## What is being asked
Resume the account below of waiting to leave the hospital after a transplant, starting right after its last sentence.

**** Extract

Sometimes I do cry, because I’m just tired of being sick. Everything smells hospital-tinged. Then I feel a pang of guilt for those who have been here longer, for those who suffer. For those who check in and never check out.

I estimate I will be here another five to seven days. It’s not an eternity, even in hospital time.

My release is soon. According to my doctors, I could get out as soon as this week. Here’s what has to happen:

1. My counts have to be good. So far, so good.

2. I have to be able to eat 1,000 calories per day. Right now, I’m still struggling with broth and pudding. Today, perhaps I try some mashed potatoes. Tomorrow, if it’s rainy, I plan up on curling up with Game of Thrones and a Cranky Monkey smoothie.

3. I have to get rid of my IV medication. This is good, because I’m not on very much medication at all, considering. I’m no longer receiving morphine, but I still have the pain pump, so the morphine’s under my control. The anti-nausea drugs, Acyclovir, vitamins and other goodies I’ll eventually have to take by mouth, much more doable now that my throat is feeling better.

4. I have to drink a liter of water a day. Pre-transplant, this wasn’t a problem, so let’s see if I can get there again, with my sore esophagus.

Fingers crossed. I can’t simply chug some water and eat a bunch of food and check myself out. Hopefully, I feel well enough in the upcoming days to meet my goals and get out of here! After 26 days, I’m ready!

********
**** Extracted material

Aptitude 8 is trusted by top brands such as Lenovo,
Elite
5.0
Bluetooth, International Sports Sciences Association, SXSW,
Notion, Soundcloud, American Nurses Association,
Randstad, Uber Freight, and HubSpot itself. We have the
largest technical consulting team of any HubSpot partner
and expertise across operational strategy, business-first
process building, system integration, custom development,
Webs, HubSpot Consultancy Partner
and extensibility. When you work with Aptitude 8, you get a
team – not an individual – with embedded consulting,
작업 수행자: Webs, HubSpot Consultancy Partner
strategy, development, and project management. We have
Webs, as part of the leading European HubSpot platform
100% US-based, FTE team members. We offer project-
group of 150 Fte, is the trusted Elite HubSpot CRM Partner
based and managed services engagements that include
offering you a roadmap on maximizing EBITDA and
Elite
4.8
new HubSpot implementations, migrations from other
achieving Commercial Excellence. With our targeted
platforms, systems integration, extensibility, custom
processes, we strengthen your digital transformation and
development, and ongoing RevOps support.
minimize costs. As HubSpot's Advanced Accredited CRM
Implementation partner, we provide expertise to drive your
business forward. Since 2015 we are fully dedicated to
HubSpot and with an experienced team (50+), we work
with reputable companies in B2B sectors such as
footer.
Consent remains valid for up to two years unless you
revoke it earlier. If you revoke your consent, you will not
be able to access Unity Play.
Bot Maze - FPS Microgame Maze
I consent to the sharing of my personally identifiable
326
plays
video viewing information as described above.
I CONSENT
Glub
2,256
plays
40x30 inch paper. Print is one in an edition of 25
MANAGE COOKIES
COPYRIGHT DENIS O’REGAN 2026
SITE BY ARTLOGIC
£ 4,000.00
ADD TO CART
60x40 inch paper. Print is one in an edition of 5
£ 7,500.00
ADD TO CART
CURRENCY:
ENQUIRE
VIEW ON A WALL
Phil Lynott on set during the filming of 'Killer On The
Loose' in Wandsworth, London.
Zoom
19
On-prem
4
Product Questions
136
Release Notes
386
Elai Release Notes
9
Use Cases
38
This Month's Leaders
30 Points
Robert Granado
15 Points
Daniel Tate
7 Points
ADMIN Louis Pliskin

********
**** Extracted material

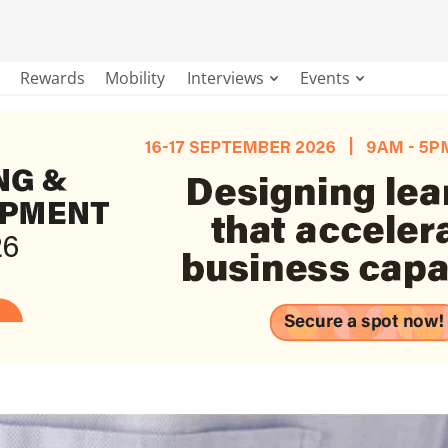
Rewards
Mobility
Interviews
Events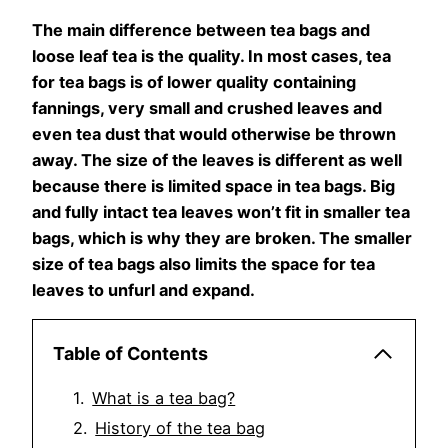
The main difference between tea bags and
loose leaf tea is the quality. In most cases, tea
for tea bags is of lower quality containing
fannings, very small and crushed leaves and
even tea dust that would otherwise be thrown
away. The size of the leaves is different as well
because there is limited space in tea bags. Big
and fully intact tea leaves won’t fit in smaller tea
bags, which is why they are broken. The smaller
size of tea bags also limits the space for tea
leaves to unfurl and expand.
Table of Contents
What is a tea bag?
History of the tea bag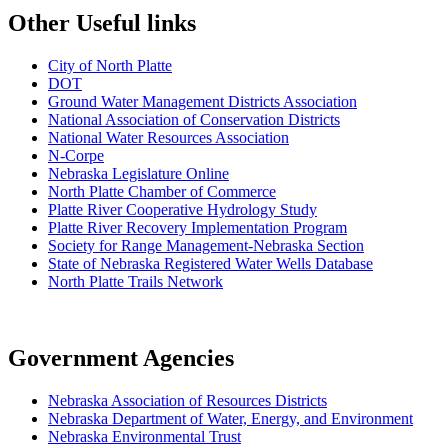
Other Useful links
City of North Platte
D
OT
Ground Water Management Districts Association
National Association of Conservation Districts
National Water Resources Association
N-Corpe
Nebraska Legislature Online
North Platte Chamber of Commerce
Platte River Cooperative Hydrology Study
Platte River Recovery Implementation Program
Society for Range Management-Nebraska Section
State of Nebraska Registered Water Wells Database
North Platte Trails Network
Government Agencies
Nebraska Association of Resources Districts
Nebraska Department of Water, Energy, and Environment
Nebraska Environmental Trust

********
**** Extracted material

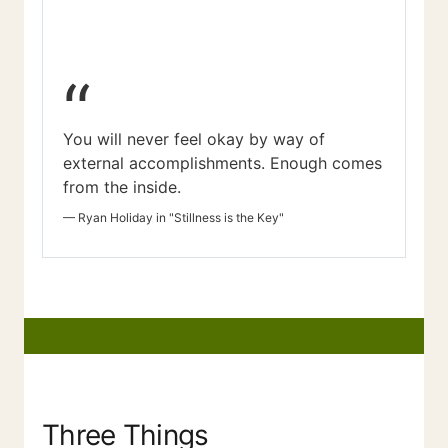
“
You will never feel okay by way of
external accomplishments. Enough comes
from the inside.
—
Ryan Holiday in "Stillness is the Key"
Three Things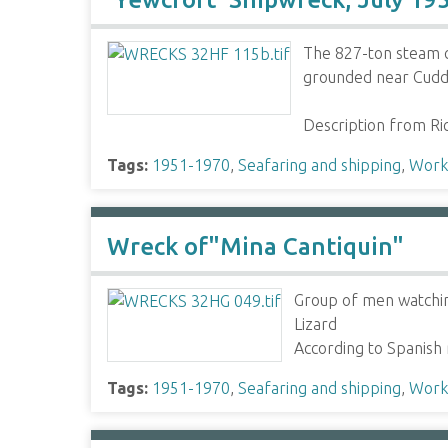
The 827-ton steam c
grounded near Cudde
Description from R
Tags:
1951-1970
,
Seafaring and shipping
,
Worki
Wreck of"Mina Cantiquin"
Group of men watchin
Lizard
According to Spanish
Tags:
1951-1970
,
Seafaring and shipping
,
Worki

********

## Written response
My invitation from The Big C and Me to join the World Blogging Tour last week got me thinking about why I write these blogs. At first, it was a way to process what was happening with my Hodgkin’s lymphoma, and later, once I decided to share that I had cancer in September 2013, it was a way to keep people posted on what was going on. But I’ve also wanted it to be a place where those going through ABVD chemotherapy or a stem cell transplant could read about my experience so they had an idea of what to expect.

I found a few blogs about Hodgkin’s lymphoma and refractory Hodgkin’s lymphoma to be helpful, so I wanted to put my own info out there, although each patient has his or her own experience. Some people can eat all the way through the transplant, some have throat pain (like me), and others have nausea. Some people experience very few side effects, while other people have many. Many people go into remission after ABVD, while some refractory or relapsed cases need additional trials, chemo and radiation.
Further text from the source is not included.